Bandos y martirios
La memoria histórica se ha convertido en una justicia
poética. Los que tenemos la vista puesta en la historia como maestra a la que
consultar nuestro presente, no nos cabe duda de lo reveladora que es cuando asalta
la duda y la confusión generada por quienes vierten sus emociones en nostalgias
encaladas.
La guerra civil española parece ser la madre de todas las
guerras batidas entre hermanos. Una espada atravesada entre el pecho y la
espalda que borbota la sangre ardiente en un reguero de acequia por los campos
de España. Y un sol hirviendo los putrefactos cadáveres apilados en cunetas al
abrigo de hierbajos desordenados.
Así prendieron en ambos bandos, a cada cual más inocente, pero,
en cualquier caso, todos hijos de un mismo padre, esposados a la idea de un
país más libre y más decente. De esta manera apresaron a José Antonio en Alicante
y lo mataron, más si cabe con la oportunidad brindada de haberse podido salvar
a cambio de un puñado de hombres republicanos. En el otro bando arrestaron a
Federico, que sin juicio ni trato que lo absolviera, fue
fusilado en el albor de la madrugada, sin que diera tiempo a que sus amigos falangistas
pudieran salvarlo.
Después llegó la posguerra. Las reglas eran claras como el
agua. España era un país de vencedores y vencidos, y su tratamiento sería el
que le correspondiera. Aquellos que venían de los cuarteles acuartelaron el país
y lo hicieron a su imagen y semejanza. Una libertad contra las armas. Federico yacía anónimo aún, en alguna fosa
junto con otros que custodiarían una bala en sus entrañas para siempre. Quisieron censurarlo,
restarle fuerza a un torrente implacable. Sus lectores, sus amigos y familia,
todo el mundo supo del guernika del arte que fue su asesinato. Una vela
encendida en cada verso pronunciado, pues si murió de noche en la plenitud de un
campo desnudo de amapolas fue para que lo bañaran de gloria las estrellas.

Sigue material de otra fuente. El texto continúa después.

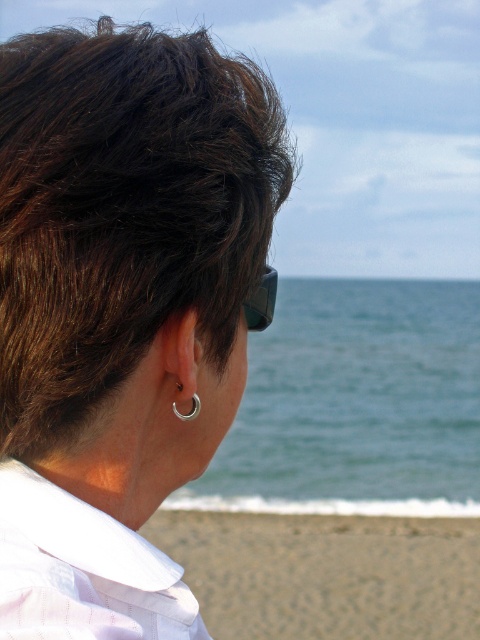
You are a photographer trying to capture a shot of the person and the beach. You need to know if the sandy beach at lower right will appear larger than the matte black goggles at upper center in the photo. Can you confirm?

The sandy beach at lower right is taller than the matte black goggles at upper center, so yes, the sandy beach at lower right will appear larger in the photo.

In the scene shown: You are a photographer trying to capture the perfect shot of the dark brown hair at center and the white striped shirt at center. Based on their heights, which object should you focus on first if you want to ensure both are in the frame without adjusting your camera angle?

The dark brown hair at center is taller than the white striped shirt at center, so you should focus on the dark brown hair at center first to ensure both are in the frame without adjusting your camera angle.

In the scene shown: You are a photographer trying to capture the entire sandy beach at lower right and matte black goggles at upper center in one shot. Based on their widths, will both objects fit side by side horizontally in the frame?

The sandy beach at lower right might be wider than matte black goggles at upper center, so there is a possibility that both can fit side by side horizontally in the frame depending on their exact widths.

De José Antonio, sus amigos y seguidores de camisa azul rescataron su
cadáver. Una procesión a pie llevó el sepulcro de su líder por los caminos de
Castilla hasta llegar a Madrid. Cincuenta días de travesía y peregrinaje para
rendir honor al fundador de Falange. Lo enterraron en el Real Monasterio de San
Lorenzo de El Escorial, en la misma cripta donde reposan los restos de los
Reyes de España. Allí estuvo José Antonio, hasta que fue construido otro
faraónico monumento, la basílica de la Santa Cruz del Valle de los Caídos a
modo de altar titánico, al que fueron trasladados los restos, donde descansan
hoy, y donde fue sepultado con honores décadas después el que se negó a salvar a uno y el que
mandó asesinar al otro.
Dos hombres que corrieron la desgracia de la guerra. Con la
ancha diferencia que mientras para uno, durante cuarenta años se infundó la idea de héroe y mártir patrio a Primo de Rivera, para otro, en paradero
desconocido, una corona de flores es colocada en un barranco en agosto, a la
suerte de que en alguna parte, bajo aquella tierra árida y seca de retamas, se
diera el sueño eterno de García Lorca. La justicia no exige de olvidos, en ella va por delante la memoria.